In Mexiko ist Gewalt gegen Frauen nach wie vor an der Tagesordnung, daher hat die Nominierung von gleich zwei Frauen für das Präsidentenamt vielen Menschen Hoffnung gegeben. Wird Claudia Sheinbaum als erste Frau an der Spitze die hohen Erwartungen erfüllen?
Mexiko gilt nach wie vor als eine Bastion des Machismo: An einem durchschnittlichen Tag gibt es hier zehn Femizide, also Morde an Frauen aufgrund ihres Geschlechts. Besonders bedroht sind indigene und ärmere Frauen. Nach wie vor gibt es wenige Gesetze, die Frauen vor der Gewalt schützen. Aufgeklärt werden die Fälle so gut wie nie.
Nun bekommt Mexiko aller Wahrscheinlichkeit nach zum ersten Mal in seiner Geschichte eine Präsidentin. Die Hoffnung in der Bevölkerung auf Veränderung ist daher groß.
Bekannt und beliebt als Politikerin
Claudia Sheinbaum ist keine Unbekannte in Mexiko: Die 61-Jährige war seit 2018 Bürgermeisterin von Mexiko City und in der Bevölkerung sehr beliebt für ihre fortschrittliche Politik in Sachen Bildung, Soziales und Umwelt. Unter Claudia Sheinbaums Verwaltung ist auch die Mordrate in der Stadt von 17,9 Prozent pro 100.000 Einwohner bei ihrem Amtsantritt auf 8,6 Prozent im Jahr 2022 gesunken.
Sheinbaum ist als Kandidatin der linksgerichteten Regierungspartei MORENA angetreten. Laut den vorläufigen Wahlergebnissen kommt sie auf knapp 58 Prozent der Stimmen. Die Zweitplatzierte, die ebenfalls eher progressiv ausgerichtete Xóchitl Gálvez, erreichte immerhin knapp 30 Prozent.

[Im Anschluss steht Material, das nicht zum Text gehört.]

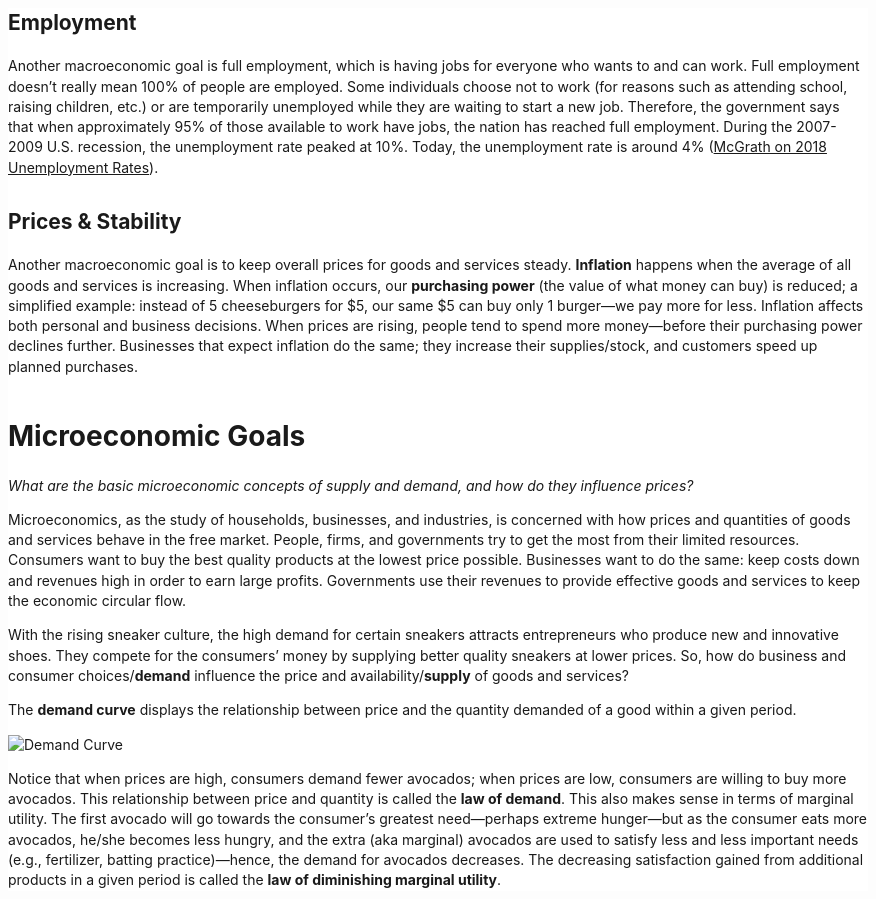 ## Employment
Another macroeconomic goal is full employment, which is having jobs for everyone 
who wants to and can work. Full employment doesn’t really mean 100% of 
people are employed. Some individuals choose not to work (for reasons such as 
attending school, raising children, etc.) or are temporarily unemployed while 
they are waiting to start a new job. Therefore, the government says that 
when approximately 95% of those available to work have jobs, the nation has 
reached full employment. During the 2007-2009 U.S. recession, the unemployment 
rate peaked at 10%. Today, the unemployment rate is around 4% ([McGrath on 2018 Unemployment Rates](https://www.forbes.com/sites/maggiemcgrath/2018/01/05/unemployment-rate-holds-steady-at-4-1-as-u-s-adds-148000-jobs-in-december/)).

## Prices & Stability
Another macroeconomic goal is to keep overall prices for goods and services steady. 
**Inflation** happens when the average of all goods and services is increasing. 
When inflation occurs, our **purchasing power** (the value of what money can buy) is 
reduced; a simplified example: instead of 5 cheeseburgers for $5, our same $5 can buy 
only 1 burger—we pay more for less. Inflation affects both personal and business 
decisions. When prices are rising, people tend to spend more money—before their 
purchasing power declines further. Businesses that expect inflation do the same; 
they increase their supplies/stock, and customers speed up planned purchases.

# Microeconomic Goals
*What are the basic microeconomic concepts of supply and demand, and how do they influence prices?*

Microeconomics, as the study of households, businesses, and industries, is concerned with how prices and quantities of goods and services behave in the free market. People, firms, and governments try to get the most from their limited resources. Consumers want to buy the best quality products at the lowest price possible. Businesses want to do the same: keep costs down and revenues high in order to earn large profits. Governments use their revenues to provide effective goods and services to keep the economic circular flow. 

With the rising sneaker culture, the high demand for certain sneakers attracts entrepreneurs who produce new and innovative shoes. They compete for the consumers’ money by supplying better quality sneakers at lower prices. So, how do business and consumer choices/**demand** influence the price and availability/**supply** of goods and services?

The **demand curve** displays the relationship between price and the quantity demanded of a good within a given period. 

![Demand Curve](https://docs.google.com/uc?id=1IrxdsXzICfJm3CEaNhKBiPw1-At99KmV)

Notice that when prices are high, consumers demand fewer avocados; when prices are 
low, consumers are willing to buy more avocados. This relationship 
between price and quantity is called the **law of demand**. This also makes 
sense in terms of marginal utility. The first avocado will go towards the 
consumer’s greatest need—perhaps extreme hunger—but as the consumer eats more 
avocados, he/she becomes less hungry, and the extra (aka marginal) avocados are 
used to satisfy less and less important needs (e.g., fertilizer, 
batting practice)—hence, the demand for avocados decreases. The decreasing 
satisfaction gained from additional products in a given period is called 
the **law of diminishing marginal utility**.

Fokus auf sozialer Gerechtigkeit
Während des Wahlkampfs lag der Fokus von Sheinbaum zur Enttäuschung vieler Feminist*innen aber nicht auf dem Kampf um mehr Rechte für Frauen, sondern sie hat vor allem die Fortsetzung der Politik ihres Vorgängers, Andrés Manuel López Obrador, versprochen.
Der amtierende Präsident hat umfangreiche Sozialprogramme gestartet, um die soziale Ungleichheit im Land abzumildern. Die Ärmsten der Armen bekommen in Mexiko seither Transferleistungen. Kritiker von López' Politik bemängeln, dass das Programm nicht ausreichend und zu teuer sei und an der Chancenlosigkeit der Ärmsten nicht genug ändere.
Gescheiterte Sicherheitspolitik des Vorgängers
Was die Sicherheitspolitik angeht, ist López laut Christina Felschen aus der Deutschlandfunk-Nova-Nachrichtenredaktion weitgehend gescheitert: Noch immer haben die Kartelle in weiten Teilen des Landes die Kontrolle und üben täglich Gewalt aus – und Druck auf Politiker und Politikerinnen.
"Einige Politiker fühlen sich gezwungen, mit ihnen zu verhandeln, zu kooperieren, wenn sie nicht selbst ermordet werden wollen."
Tatsächlich gehört sehr viel Mut dazu, sich in Mexiko zur Wahl zu stellen: Allein während dieser Wahl, bei der rund 20.000 politische Posten – vor allem auf lokaler Ebene – neu vergeben wurden, sind 25 Kandidaten oder Kandidatinnen ermordet worden. Entsprechend waren 1.000 Soldaten zum Schutz der Wählerinnen und Wähler im Einsatz.
Gerade in den Dörfern und Kleinstädten wird sich in Zukunft entscheiden, ob die Kartelle auch künftig das Sagen haben. Ob Claudia Sheinbaums Politik am Einfluss der Kartelle und der Situation der Frauen etwas ändern kann, wird sich in den nächsten Jahren zeigen.